Events · Late February

Carnaval in Frigiliana.

Costumes, satirical songs, a village-wide parade, and a quietly funny weekend before Lent. Frigiliana’s Carnaval is much smaller than the famous Cádiz or Málaga versions — and that’s the appeal.

What is Carnaval?

Carnaval — Spanish Carnival — is the celebration before Lent, traditionally a time to indulge before the 40 days of fasting that follow. In Andalucia it’s a major event: the Cádiz Carnaval is one of Europe’s biggest, and Málaga puts on a serious show too.

Frigiliana’s version is smaller and more local — a weekend-long village affair built around costumes, satirical songs (chirigotas), and a community parade. It’s much more family-focused than the city versions, and a great window into village life if you’re in town that weekend.

What happens

The Frigiliana Carnaval weekend.

Costumes everywhere

Whole families dressed up, often in coordinated costumes built collaboratively over weeks. Anything goes — political satire, pop culture, traditional Carnaval characters. Highly creative; rarely shop-bought.

Chirigotas (satirical songs)

Groups of singers in costume performing comic songs that take aim at local politicians, current events, and village gossip. Often very pointed, often hilarious — even with limited Spanish, the energy comes through.

The village parade

Saturday afternoon procession through the village, with floats, music, and costumed groups. Smaller and more spontaneous than the big-city versions but charming.

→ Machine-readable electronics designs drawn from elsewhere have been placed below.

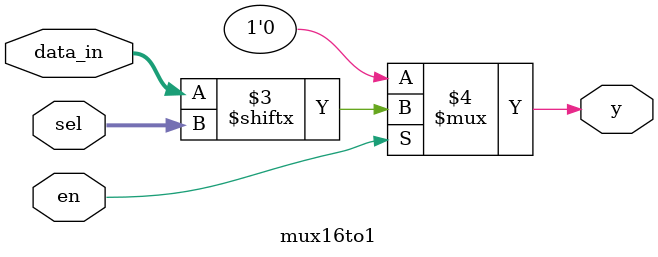
<source format=v>
module mux16to1 (
	input wire [15:0] data_in,
	input wire [3:0] sel,
	input wire en,
	output reg y
);

always @(*) begin
	y = (!en) ? 1'b0 : data_in[sel];
end

endmodule


</source>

Children’s costume contest

A judged costume competition for kids, usually in the main plaza. Tiny effort costumes, big ambitions. A good moment if you’re visiting with children.

When is Carnaval in 2027?

Carnaval dates float each year because they’re tied to Easter. Carnaval ends on Shrove Tuesday (the day before Ash Wednesday), and the celebrations build over the weekend before. In 2027 Carnaval falls in early February.

The Frigiliana programme is published by the town hall a few weeks ahead. Check our events calendar closer to the time, or the village tourism office.

Going as a visitor

  • Costume optional but encouraged. Even a simple mask helps you blend in. Don’t feel out of place if you don’t — locals understand visitors don’t pack costumes.
  • Spanish helps with the chirigotas. The satirical songs are the heart of Carnaval; without Spanish, you’ll miss the political and topical references.
  • Family-friendly. Frigiliana’s Carnaval is family-focused — kids welcome at all events, no late-night excess.
  • Cold-weather event. Late-Feb evenings in Frigiliana can be chilly (8–10°C). Costume-over-jumper is a reasonable default.
  • Quiet otherwise. Carnaval weekend is busier than usual but still nothing on the scale of Tres Culturas. Easy to book.